The National Heritage Memorial Fund (NHMF) helps to save some of our most-loved treasures from being lost forever.
The NHMF was founded in 1980 with the passing of the National Heritage Act as a memorial to those who have given their lives for the UK.
A resource of last resort, NHMF provides financial assistance towards the acquisition, preservation and maintenance of some of the UK’s finest objects and landscapes.

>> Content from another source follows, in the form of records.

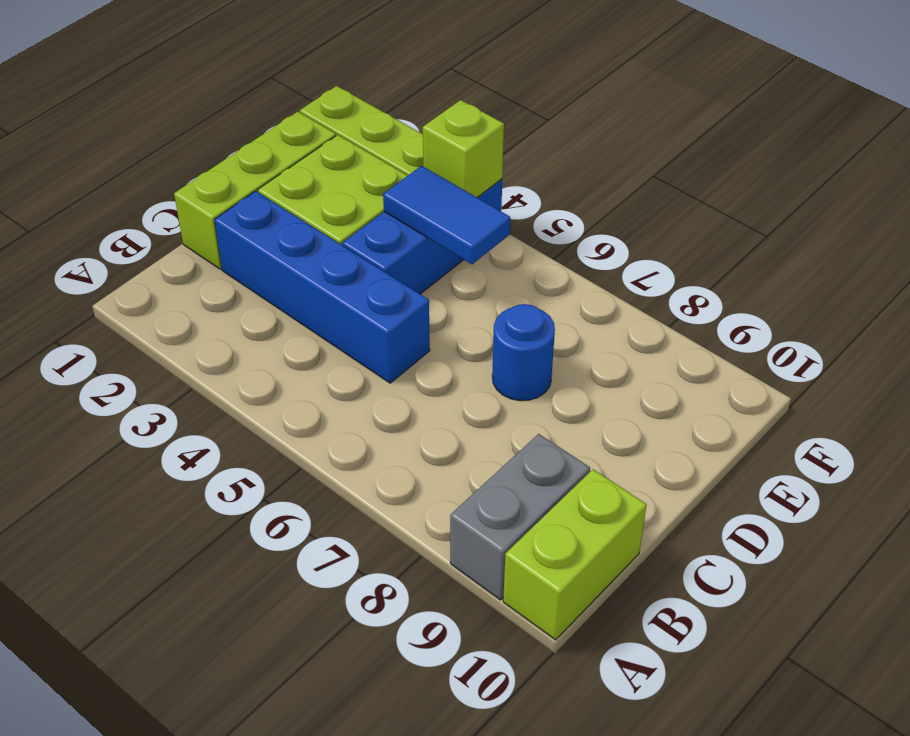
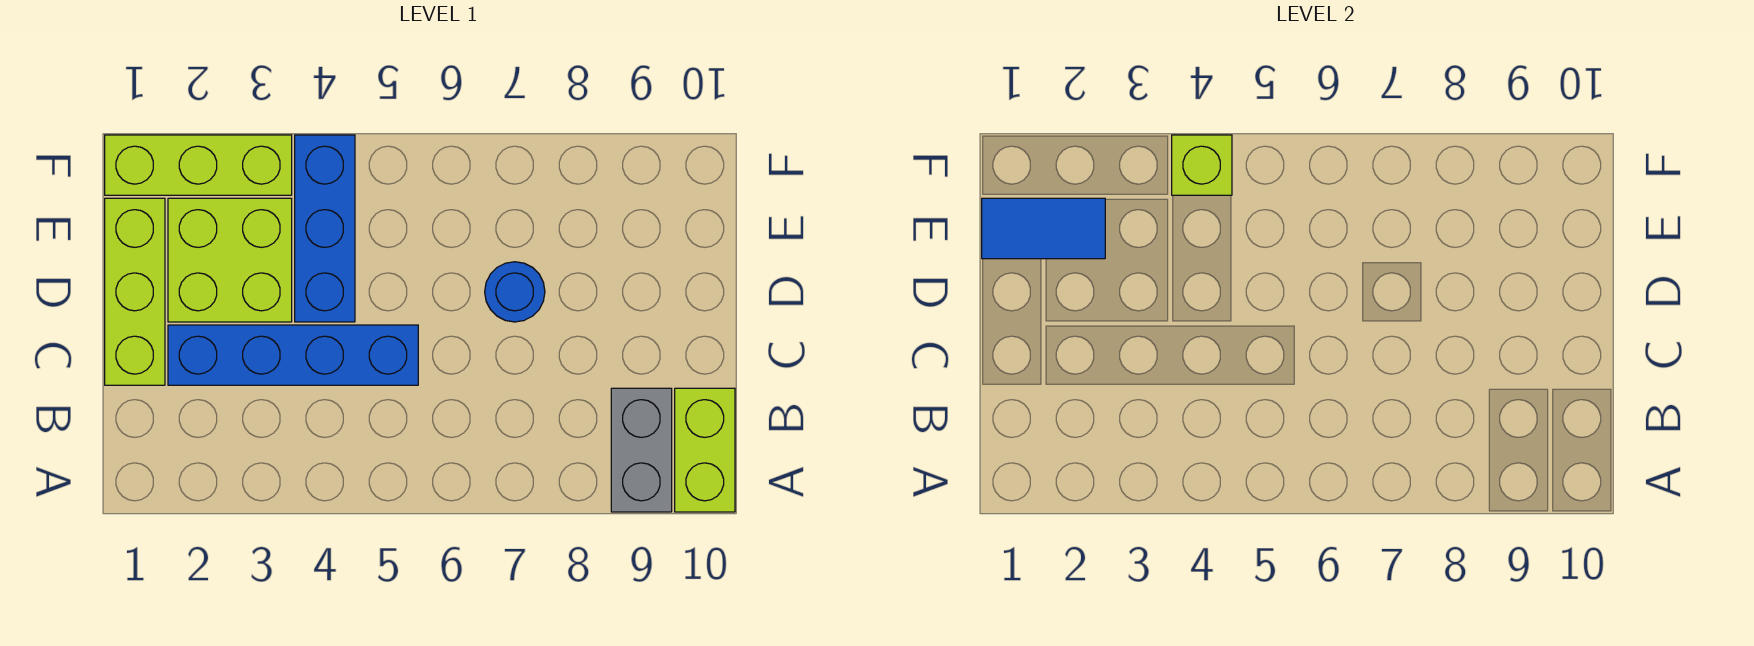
blue 1x2 tile [383,166,510,264] -> blue 1x2 tile moved to [982,198,1105,259]

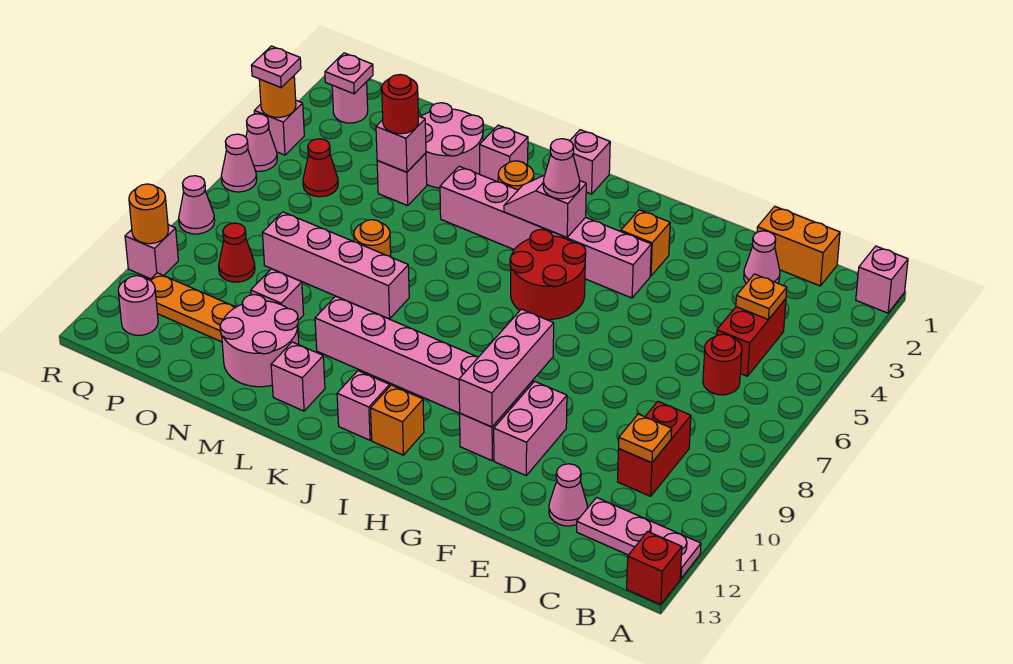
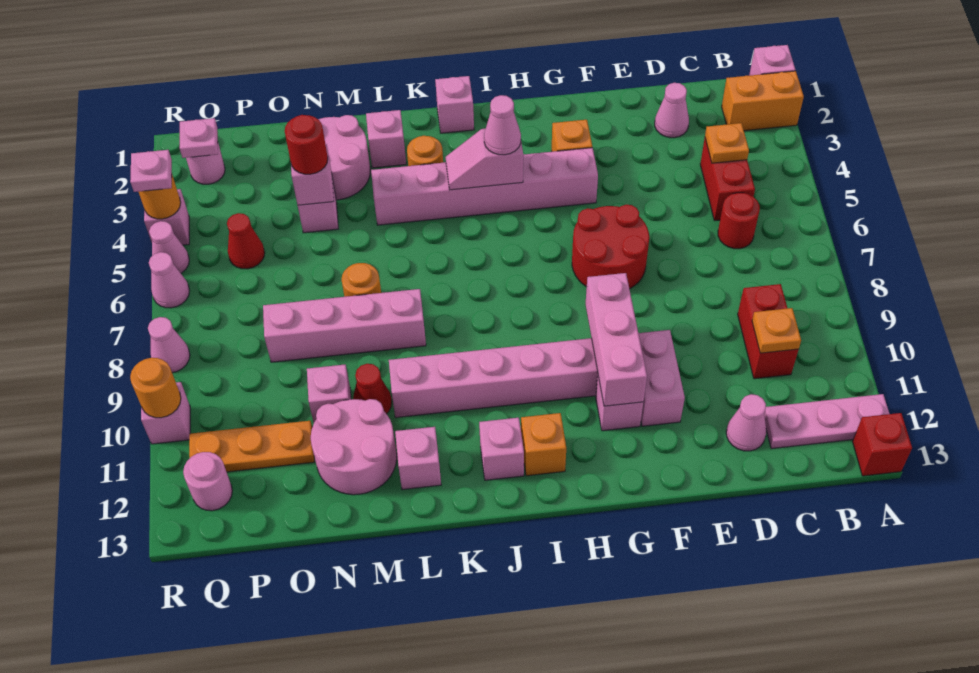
orange 1x2 brick [757,207,840,286] -> orange 1x2 brick moved to [722,71,804,131]
red 2x2 round brick [510,229,586,320] -> red 2x2 round brick moved to [572,205,649,289]
red 1x1 cone [219,223,255,282] -> red 1x1 cone moved to [353,364,392,414]

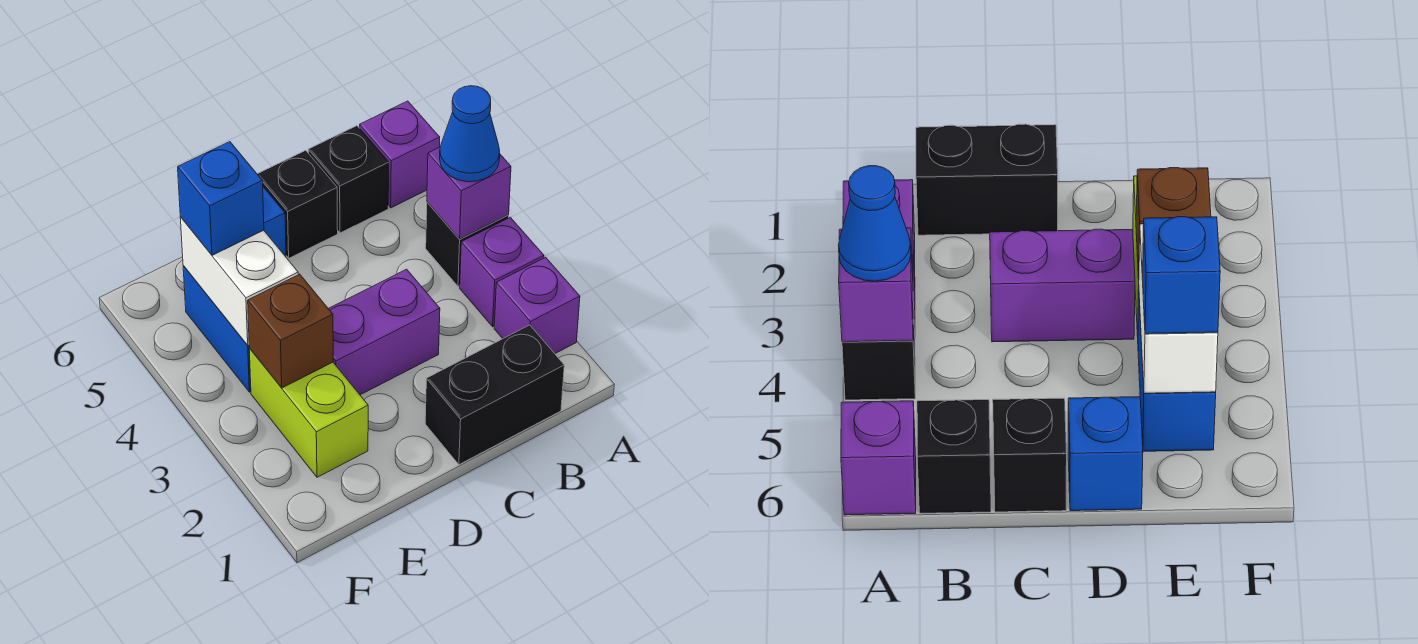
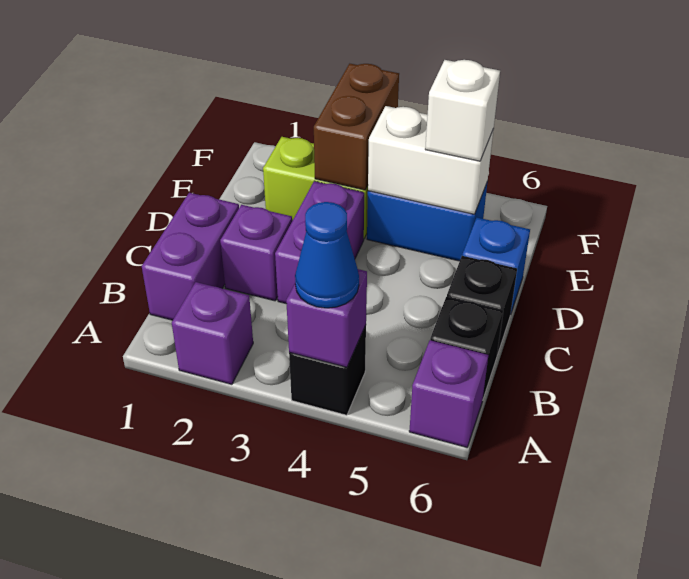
purple 1x1 brick [460,217,544,327] -> purple 1x1 brick moved to [220,205,292,301]
black 1x2 brick [425,325,564,465] -> purple 1x2 brick [142,193,239,320]
brown 1x1 brick [248,274,333,388] -> brown 1x2 brick [314,64,399,190]
blue 1x1 brick [178,142,264,255] -> white 1x1 brick [425,60,500,161]

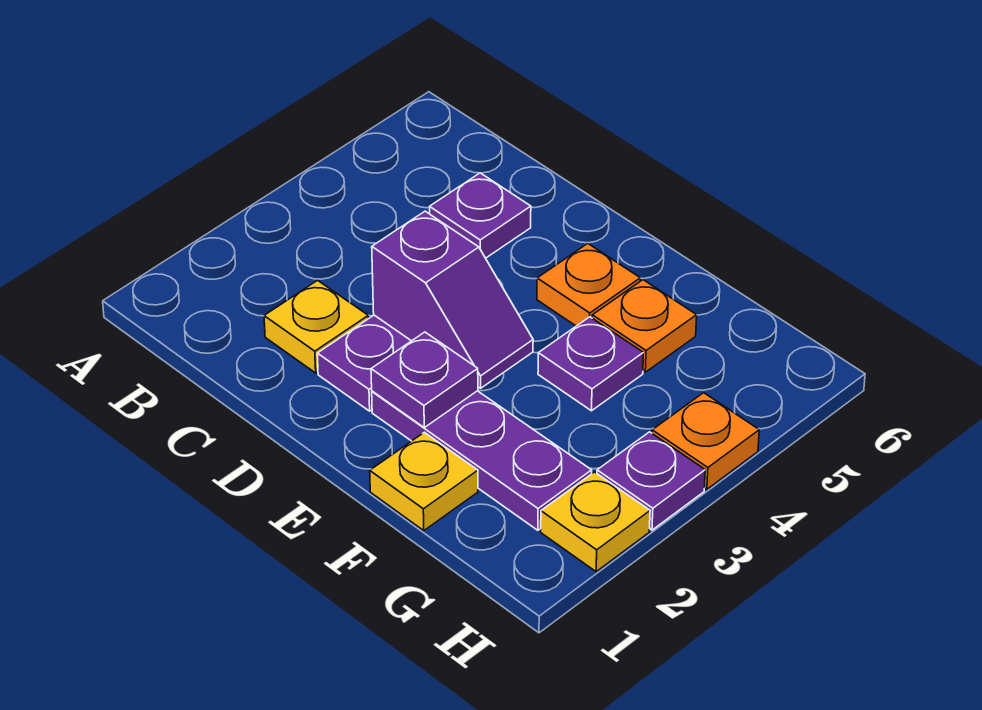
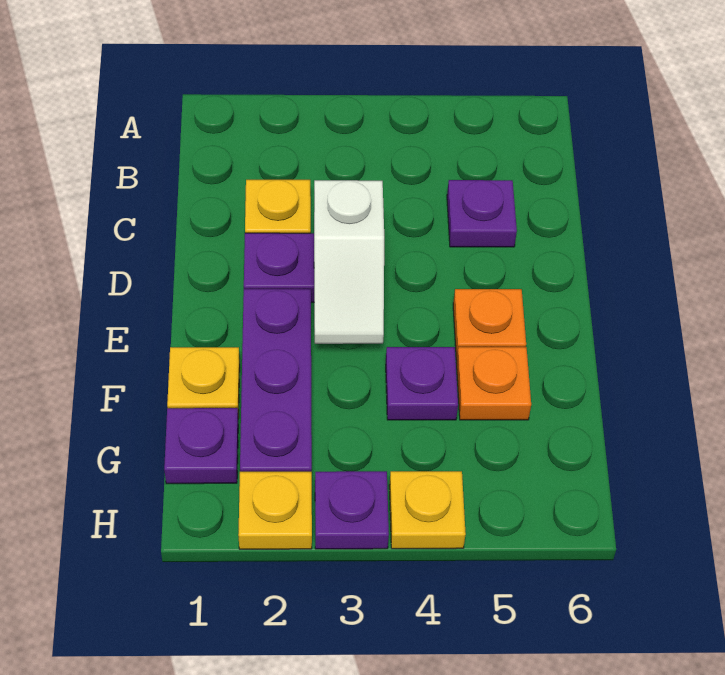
purple 1x2 slope [372,211,533,388] -> white 1x2 slope [314,180,384,344]
purple 1x1 plate [371,332,478,427] -> purple 1x1 plate moved to [164,408,238,484]
orange 1x1 plate [652,393,759,489] -> yellow 1x1 plate [389,471,466,549]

These range from trains to artworks, and wildlife havens to manuscripts.
It is hard to think of such iconic heritage leaving the country or even simply rotting away, yet without the NHMF, many treasured items and places would have been lost.
Over nearly four decades, NHMF has saved more than 1,200 iconic objects and places including:
- The home of Welsh poet and First World War soldier Hedd Wynn
- A Jane Austen manuscript
- The Lacock Cup
- HMS Caroline, the sole surviving First World War lightcruiser
- T E Lawrence's robes and dagger
- Photographic negatives from Captain Scott's final expedition
- In the Orchard by Sir James Guthrie
- Henry VIII's warship Mary Rose
- The Staffordshire Hoard
- Wentworth Woodhouse, England's grandest country house
- Charles Dickens' writing desk
- The Flying Scotsman
In 1994 the NHMF and its Trustees were appointed distributor of the heritage share of the National Lottery’s funds for Good Causes, which it now operates through The National Lottery Heritage Fund (formerly the Heritage Lottery Fund).
In 2014 the Department for Digital, Culture, Media and Sport asked NHMF and its Trustees to administer the Treasury-funded, Listed Places of Worship: Roof Repair Fund which successfully concluded in 2018.